# External insulation



## foley26 (6 Jan 2009)

Have 50 yr old house that doesn't have cavity walls and don't want to reduce living areas by putting in internal insulation. I've heard there are external insulation panels that can be used - anyone out there have experience of doing that or can point me in the right direction?


----------



## kkelliher (6 Jan 2009)

They are available from many companys however the market leaders would be the products made by Webber & Sto. Both have approved applicator lists. It is by comparison to any other system very expensive as you have to render onto the insulation with a mesh between. It does work but the cost is the main disadvantage. If the house is semi detached you also have the problem with the divide.


----------



## sas (6 Jan 2009)

kkelliher said:


> They are available from many companys however the market leaders would be the products made by Webber & Sto. Both have approved applicator lists. It is by comparison to any other system very expensive as you have to render onto the insulation with a mesh between. It does work but the cost is the main disadvantage.


 
For reference, I was recently quoted 55K for 260mm Sto Therm Classic by an approved installer. This achieves a u-value of 0.15. That was to cover 370 sq metres of wall. Nothing terribly complicated about the design.


----------



## kkelliher (6 Jan 2009)

at €149 per square metre that is exactly my point. Given that 60mm insulation in your cavity wall costs about €7per m2 to buy thats a fair difference.

Did that include VAT?


----------



## Franm (6 Jan 2009)

I suggest you contact Kingspan and ask them for a list of who installs their external insulation board (K5). Contact these and get them around to survey your job. It may be straightforward or there may be many issues such as insufficient overhang of the roof, drain/down pipe problems, awkard windows, scaffolding required etc. All which I guess can be overcome by the installer.
Prices seem to vary from about 100 to 150 euro per square metre. So a quick run around with a measuring tape will give you a idea what to expect.
Regards
Franm


----------



## sas (6 Jan 2009)

kkelliher said:


> Did that include VAT?


 
Yes, and it would bloody want to at that price!


----------



## foley26 (8 Jan 2009)

thnks for your inputs folks.It's been useful.


----------



## extopia (5 Apr 2009)

JFE, are you representing any particular company or product? If so, you should state your association with same, as advertising one's own services is not normally permitted on AAM.


----------

● **SUPPLIED RECORDS**:
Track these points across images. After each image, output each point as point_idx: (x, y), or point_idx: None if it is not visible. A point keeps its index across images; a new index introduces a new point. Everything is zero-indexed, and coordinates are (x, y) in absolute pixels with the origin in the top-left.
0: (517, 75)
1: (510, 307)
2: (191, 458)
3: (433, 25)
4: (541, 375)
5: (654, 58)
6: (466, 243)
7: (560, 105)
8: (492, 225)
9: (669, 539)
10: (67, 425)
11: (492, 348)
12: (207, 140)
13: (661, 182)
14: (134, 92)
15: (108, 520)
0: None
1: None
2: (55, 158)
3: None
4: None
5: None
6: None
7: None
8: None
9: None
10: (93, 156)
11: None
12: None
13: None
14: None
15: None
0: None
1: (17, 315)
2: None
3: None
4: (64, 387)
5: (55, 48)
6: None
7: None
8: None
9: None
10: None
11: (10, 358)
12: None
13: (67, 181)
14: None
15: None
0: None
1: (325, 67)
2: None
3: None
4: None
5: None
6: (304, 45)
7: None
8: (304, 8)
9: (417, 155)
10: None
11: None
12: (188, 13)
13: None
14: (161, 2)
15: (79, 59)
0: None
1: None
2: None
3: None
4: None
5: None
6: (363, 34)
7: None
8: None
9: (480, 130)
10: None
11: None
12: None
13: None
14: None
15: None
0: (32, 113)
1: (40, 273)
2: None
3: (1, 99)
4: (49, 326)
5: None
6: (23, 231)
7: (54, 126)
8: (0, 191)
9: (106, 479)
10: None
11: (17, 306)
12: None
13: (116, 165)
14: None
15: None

● **WORK TO DO**:
1. Answer these questions about the external insulation thread:
(a) Which companies' products does kkelliher name as the market leaders?
(b) What u-value does the 260mm Sto Therm Classic quoted to sas achieve?
(c) What price range per square meter does Franm give?
2. Format the rows of tracked point positions as a JSON list of strings, one string per row, leaving out any blank lines.
The forum thread and the rows are unrelated material.

● **ANSWERS BELOW**:
1.
(a) Webber and Sto.
(b) 0.15.
(c) About 100 to 150 euro per square meter.

2.
[
  "Track these points across images. After each image, output each point as point_idx: (x, y), or point_idx: None if it is not visible. A point keeps its index across images; a new index introduces a new point. Everything is zero-indexed, and coordinates are (x, y) in absolute pixels with the origin in the top-left.",
  "0: (517, 75)",
  "1: (510, 307)",
  "2: (191, 458)",
  "3: (433, 25)",
  "4: (541, 375)",
  "5: (654, 58)",
  "6: (466, 243)",
  "7: (560, 105)",
  "8: (492, 225)",
  "9: (669, 539)",
  "10: (67, 425)",
  "11: (492, 348)",
  "12: (207, 140)",
  "13: (661, 182)",
  "14: (134, 92)",
  "15: (108, 520)",
  "0: None",
  "1: None",
  "2: (55, 158)",
  "3: None",
  "4: None",
  "5: None",
  "6: None",
  "7: None",
  "8: None",
  "9: None",
  "10: (93, 156)",
  "11: None",
  "12: None",
  "13: None",
  "14: None",
  "15: None",
  "0: None",
  "1: (17, 315)",
  "2: None",
  "3: None",
  "4: (64, 387)",
  "5: (55, 48)",
  "6: None",
  "7: None",
  "8: None",
  "9: None",
  "10: None",
  "11: (10, 358)",
  "12: None",
  "13: (67, 181)",
  "14: None",
  "15: None",
  "0: None",
  "1: (325, 67)",
  "2: None",
  "3: None",
  "4: None",
  "5: None",
  "6: (304, 45)",
  "7: None",
  "8: (304, 8)",
  "9: (417, 155)",
  "10: None",
  "11: None",
  "12: (188, 13)",
  "13: None",
  "14: (161, 2)",
  "15: (79, 59)",
  "0: None",
  "1: None",
  "2: None",
  "3: None",
  "4: None",
  "5: None",
  "6: (363, 34)",
  "7: None",
  "8: None",
  "9: (480, 130)",
  "10: None",
  "11: None",
  "12: None",
  "13: None",
  "14: None",
  "15: None",
  "0: (32, 113)",
  "1: (40, 273)",
  "2: None",
  "3: (1, 99)",
  "4: (49, 326)",
  "5: None",
  "6: (23, 231)",
  "7: (54, 126)",
  "8: (0, 191)",
  "9: (106, 479)",
  "10: None",
  "11: (17, 306)",
  "12: None",
  "13: (116, 165)",
  "14: None",
  "15: None"
]